Determined to achieve his goal and take the next step toward immortality, Austin overcame interference from Triple H and Chyna, overwhelming media presence and the potential distraction of Tyson to plant Michaels with the Stone Cold Stunner and score the pinfall victory, which Tyson counted.
It was a momentous occasion that was made iconic thanks to commentator Jim Ross' call of the action and the win.
To this day, "the Austin era has begun" remains one of the greatest soundbites in WrestleMania history.
We Are the Champions (WrestleMania 21)
By 2005, the Attitude Era and the wrestling boom that had come with it had been long gone, and WWE was in desperate need of new stars to carry the promotion into the new generation.
Those new stars came in the form of two former developmental standouts.
Batista's rise to the top of the sport was an unexpected one.

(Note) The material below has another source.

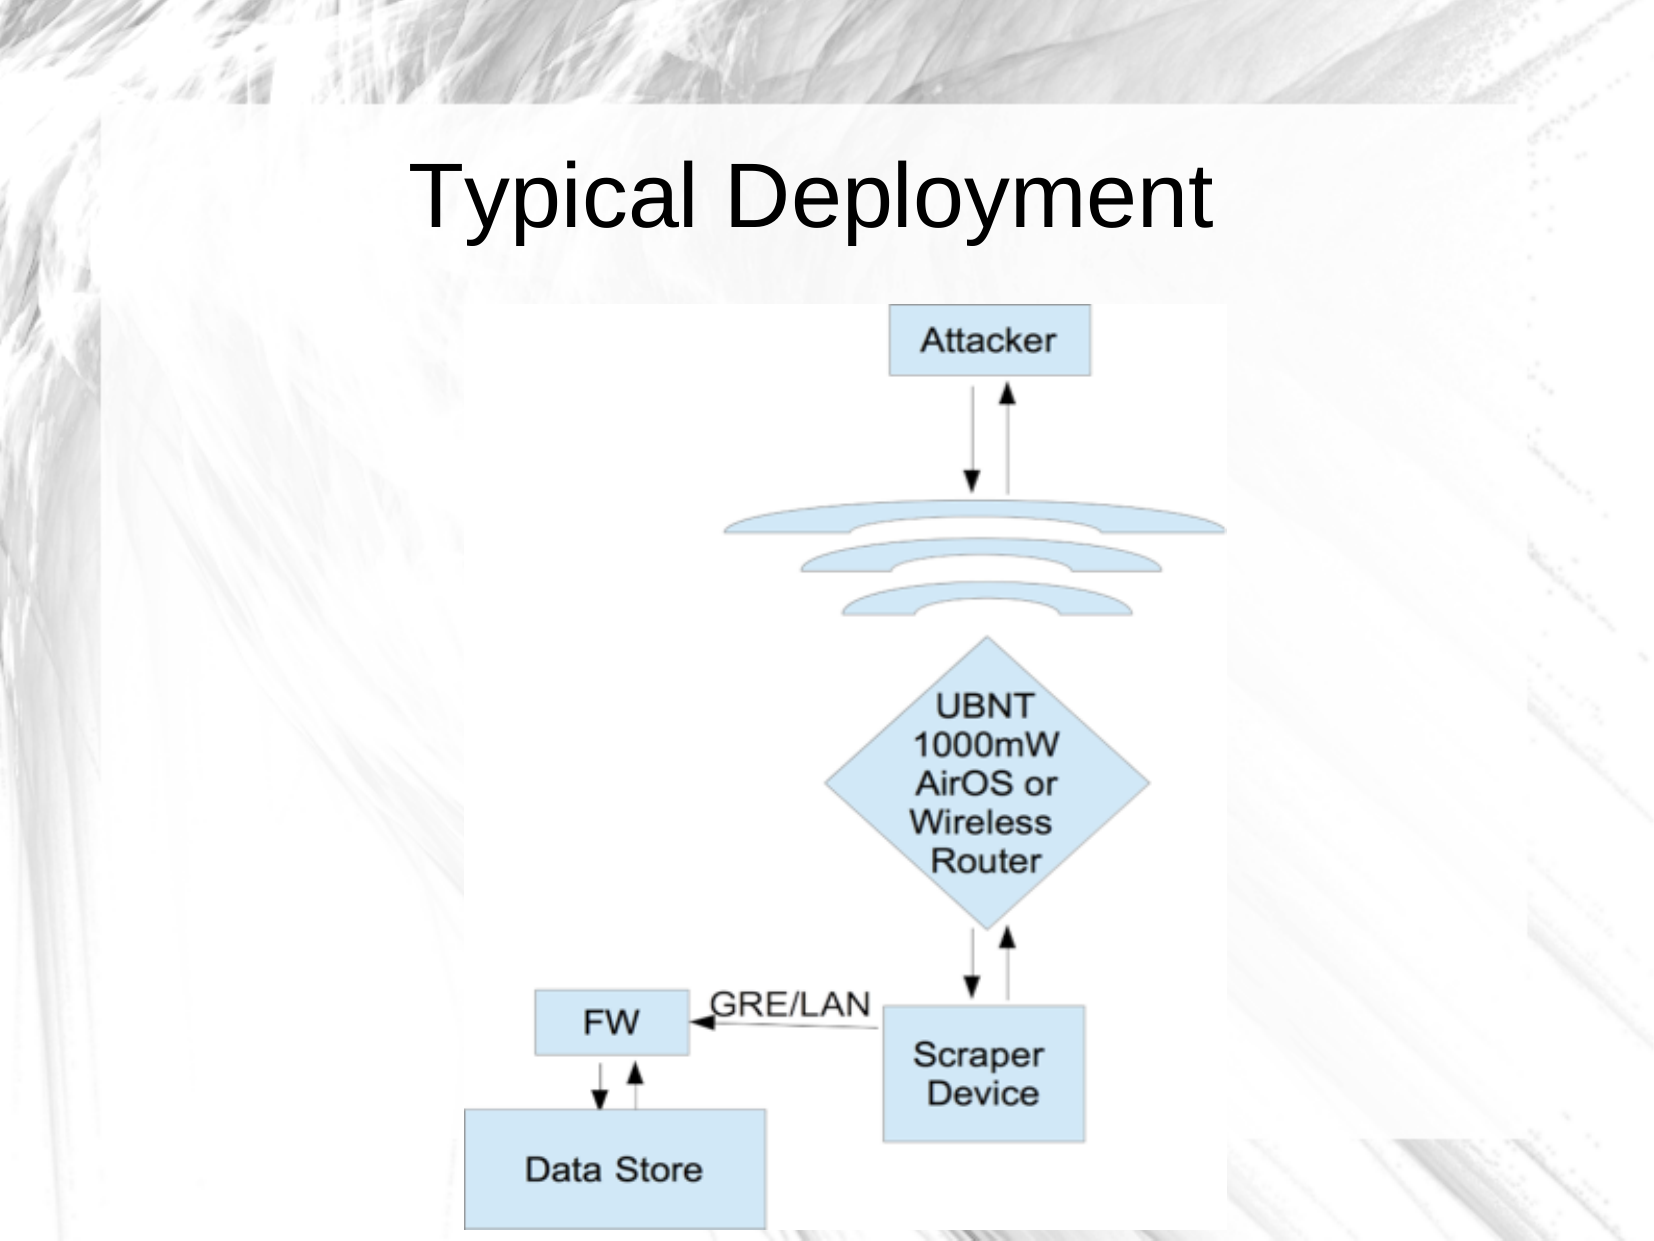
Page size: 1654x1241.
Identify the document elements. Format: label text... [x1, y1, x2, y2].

The breakout star of Evolution was originally intended to be Randy Orton, but by the end of 2004, The Animal was gaining great momentum and crowd response thanks to the subtle manner in which he expressed himself. He was cool, cocky, confident and the complete opposite of some of the other stars of the era.
A split from, and subsequent feud with, Triple H would carry him into his first solo match at WrestleMania and his first opportunity at the World Heavyweight Championship.
John Cena, on the other hand, was the afterthought of a very talented group of guys to come out of WWE developmental territory Ohio Valley Wrestling. He had a great look but was never really allowed to showcase his personality.
He caught a break in 2002 when he demonstrated an ability to freestyle rap, a talent that came in handy over the next two years as he became the so-called "Doctor of Thuganomics." The humor he brought to his rhymes led to him becoming one of the most popular stars in the industry.
By 2005, it was time for him to take the next step and do just that, he would have to end the eight-month title reign of John Bradshaw Layfield at WrestleMania.
Now, WWE Network gives fans the opportunity to witness WrestleMania 21, the night that WWE took a leap of faith and pushed both Batista and Cena to championship gold, anointing them the new top stars of the company.